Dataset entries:
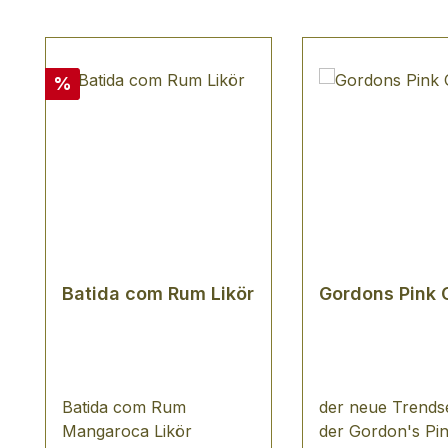
Produktgalerie überspringen
Rabatt
%
Batida com Rum Likör
Gordons Pink 
Batida com Rum
der neue Trendse
Mangaroca Likör
der Gordon's Pin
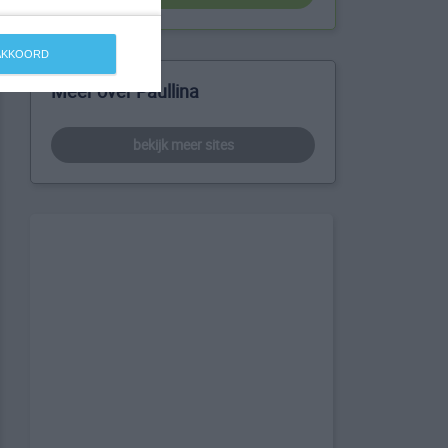
 AKKOORD
Meer over Paullina
bekijk meer sites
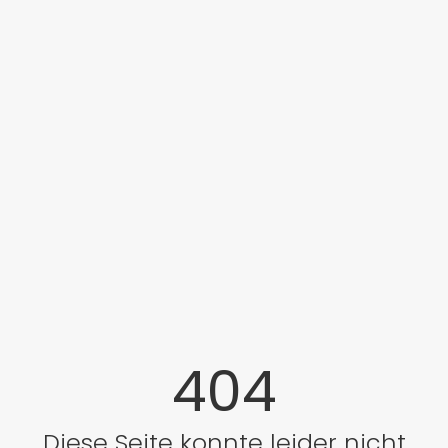
404
Diese Seite konnte leider nicht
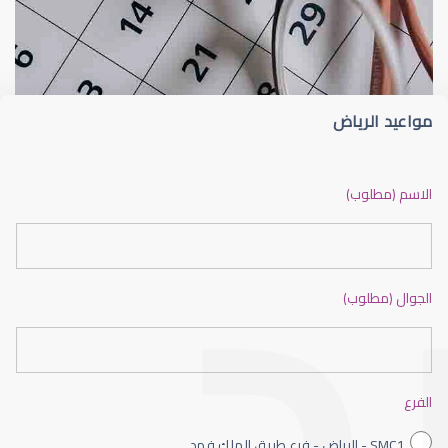
الماء الأزرق
أسباب الماء الأز
مواعيد الرياض
الماء الأزرق أو جلاوكوما
الاسم (مطلوب)
الجوال (مطلوب)
الماء الأزرق بالعين
الفرع
SMC1 - الرياض - فرع طريق الملك فهد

EXERCISE PROMPT: Output every line of text from the material above as a numbered list, skipping any blank lines. Do not include the pictures in the answer.

ANSWER SPACE:
1. Produktgalerie überspringen
2. Rabatt
3. %
4. Batida com Rum Likör
5. Gordons Pink 
6. Batida com Rum
7. der neue Trendse
8. Mangaroca Likör
9. der Gordon's Pin
10.  AKKOORD
11. Meer over Paullina
12. bekijk meer sites
13. 404
14. Diese Seite konnte leider nicht
15. الماء الأزرق
16. أسباب الماء الأز
17. مواعيد الرياض
18. الماء الأزرق أو جلاوكوما
19. الاسم (مطلوب)
20. الجوال (مطلوب)
21. الماء الأزرق بالعين
22. الفرع
23. SMC1 - الرياض - فرع طريق الملك فهد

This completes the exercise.